Attendees spent 10 minutes sharing reflections on any of these questions on a google jamboard (a cloud-based collaborative tool), and then we reflected as a whole group on ideas shared. You can find all of those responses in the saved PDF of our jamboard.



Some of the ideas and reflections we shared together include:
What are ways you’d like to learn and grow as a professional? Do you feel like you have space for that in professional networks right now, or is there something else you’re hoping for? What ways you can supplement or complement what your professional orgs are doing right now to facilitate this?
- We discussed barriers to entry into professional organizations, as well as the term-limited nature of a lot of professional organization roles, which doesn’t always feel like the scaffolded opportunities for growth and learning that we’d like.
- We wished there was some kind of buddy program to help us feel at home in professional organizations that we’re new to.
- We discussed the need for both leadership training and management training, and the benefits of each.
Who do you wish you were connecting with, that you aren’t working with now? (What are their interests, skills, experiences, etc.?)
- There are so many people we want to connect with! People at the same career stage as us; curators at our own institutions; faculty; art museum professionals and art librarians; classroom teachers; STEM specialists; instruction experts; IT folks.
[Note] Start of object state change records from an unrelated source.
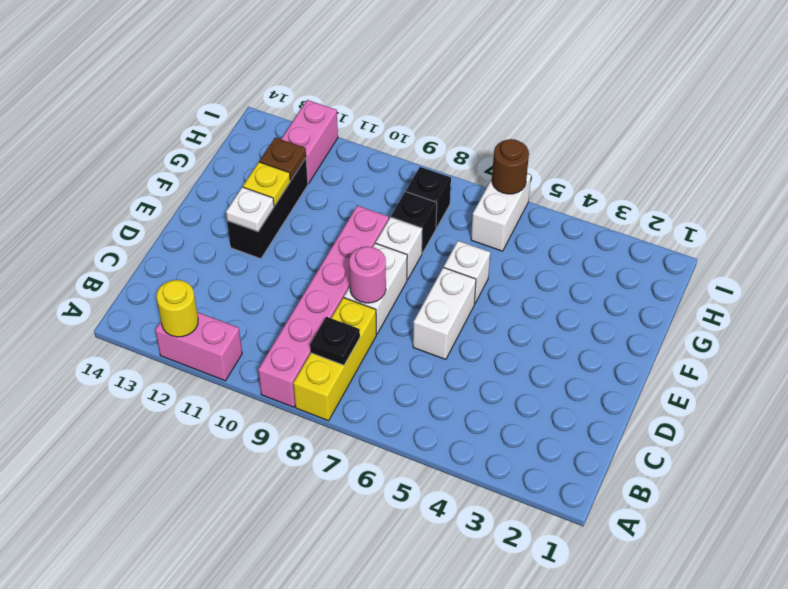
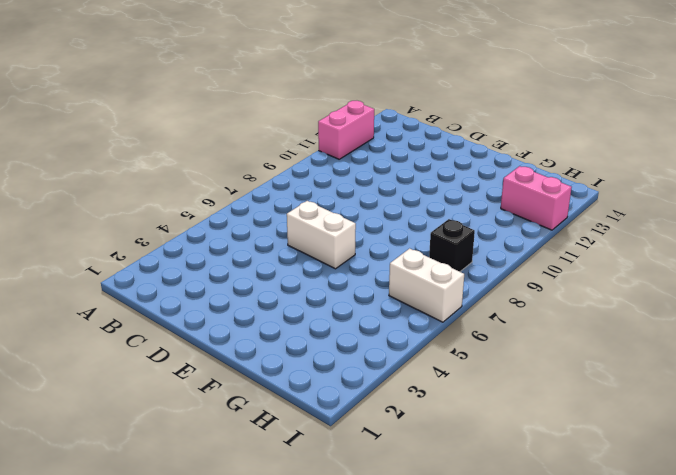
none -> yellow 1x3 brick [293,298,376,421]
none -> pink 1x6 brick [258,206,389,407]
none -> white 1x2 brick [344,243,407,334]

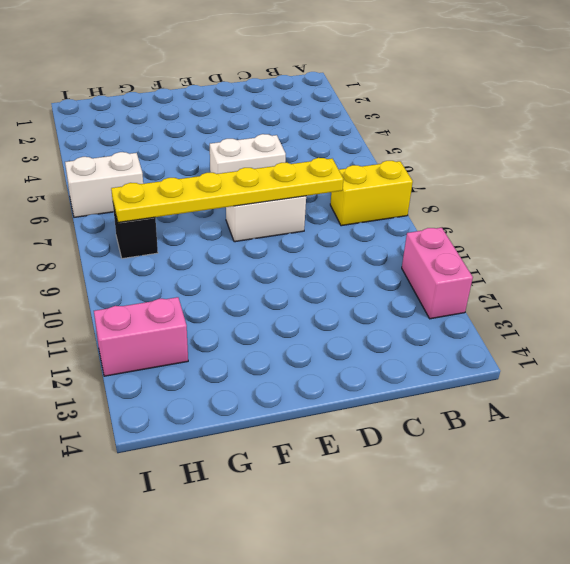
yellow 1x2 brick [330,161,413,226] -> yellow 1x3 brick [293,298,376,421]
yellow 1x6 plate [111,158,343,222] -> pink 1x1 round brick [349,247,386,303]
none -> pink 1x6 brick [258,206,389,407]
none -> black 1x3 brick [227,158,308,259]
none -> white 1x1 brick [444,241,490,304]

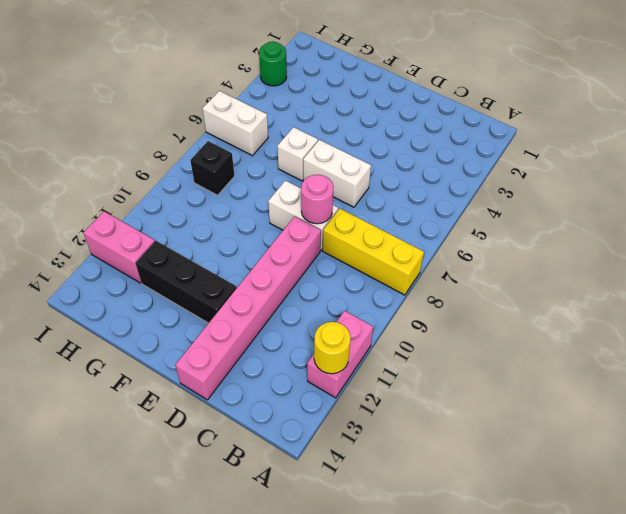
pink 1x6 brick [175,216,321,400] -> pink 1x6 brick turned to [258,206,389,407]
green 1x1 round brick [259,41,287,86] -> none
none -> white 1x1 brick [376,217,422,280]
none -> black 1x1 brick [391,192,437,253]
none -> black 1x1 plate [310,317,360,365]

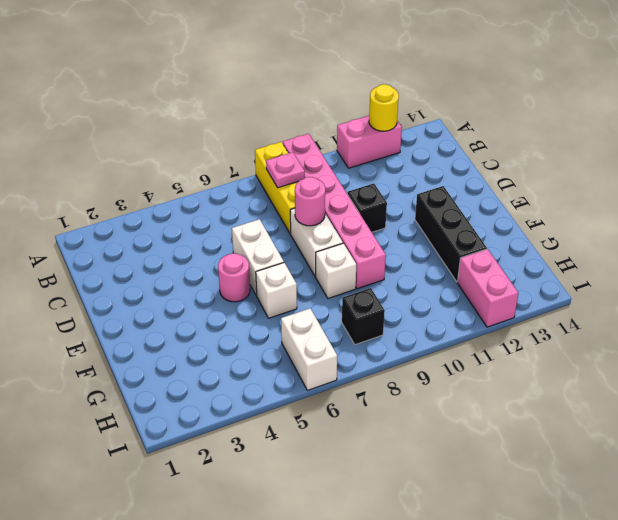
pink 1x1 plate [266,152,305,188] -> black 1x1 plate [310,317,360,365]
black 1x1 brick [347,184,387,232] -> black 1x1 brick moved to [391,192,437,253]
pink 1x1 round brick [218,253,250,302] -> none
none -> white 1x1 plate [226,187,274,232]
none -> yellow 1x1 plate [243,162,290,206]
none -> brown 1x1 plate [260,138,306,180]

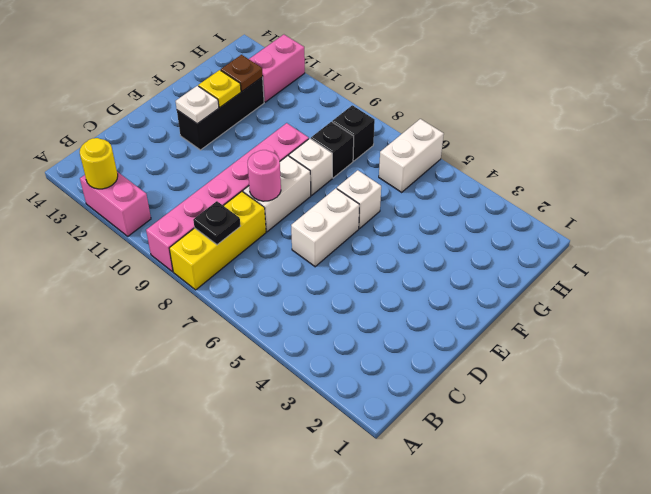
none -> brown 1x1 round brick [492,139,529,194]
On the whole: we are here to make friends 🤩
How do you communicate with people you would like to work with? How do you maintain existing relationships with collaborators? What are your listening mechanisms?
- We talked a lot about cold calling (or emailing), and how we can feel comfortable just reaching out to folks we want to collaborate with.
- We mourned Twitter as a platform that used to feel great for making connections.
- We shared about different ways we connect with collaborators who we don’t see in real life very often
What skills and abilities do you have to offer in professional coalition-building spaces, that you feel you don’t have a way to put to use right now in the professional spaces you exist within?
- We’ve always suspected that the TPS Community is incredibly talented, and our conversation proved this right! Folks have skills in film and television, in communication, in project management, in listening, in sustaining momentum…if you need a collaborator with a specific kind of skills, you might just find them in the TPS Community!
Is there a project or community you’re working in right now where you would love to try a different, non-hierarchical/more participatory approach? What would you imagine trying differently? (We realize that you might not have the power to change things, but let’s still dream together!)
- The vibes here were that a lot of us love to be in spaces where power is distributed and where leadership models are nonhierarchical. And, a lot of us are in workplaces that aren’t like that; it can be stressful to try to change those structures, or to maintain good relationships while advocating for change.
As we wrapped up we asked ourselves what one new thing we might try and what’s holding us back from diving into more participatory, networked professional models. One participant noted that maybe perfectionism and fear of failure holds us back; someone else noted time and capacity (that’s real!), and we discussed how some types of service work are valorized over others. We saw folks committing to emailing people whose work they admire; to taking time to connect with colleagues; to scrutinizing the hierarchies we reinforce in our workspaces; to finding joy where we can.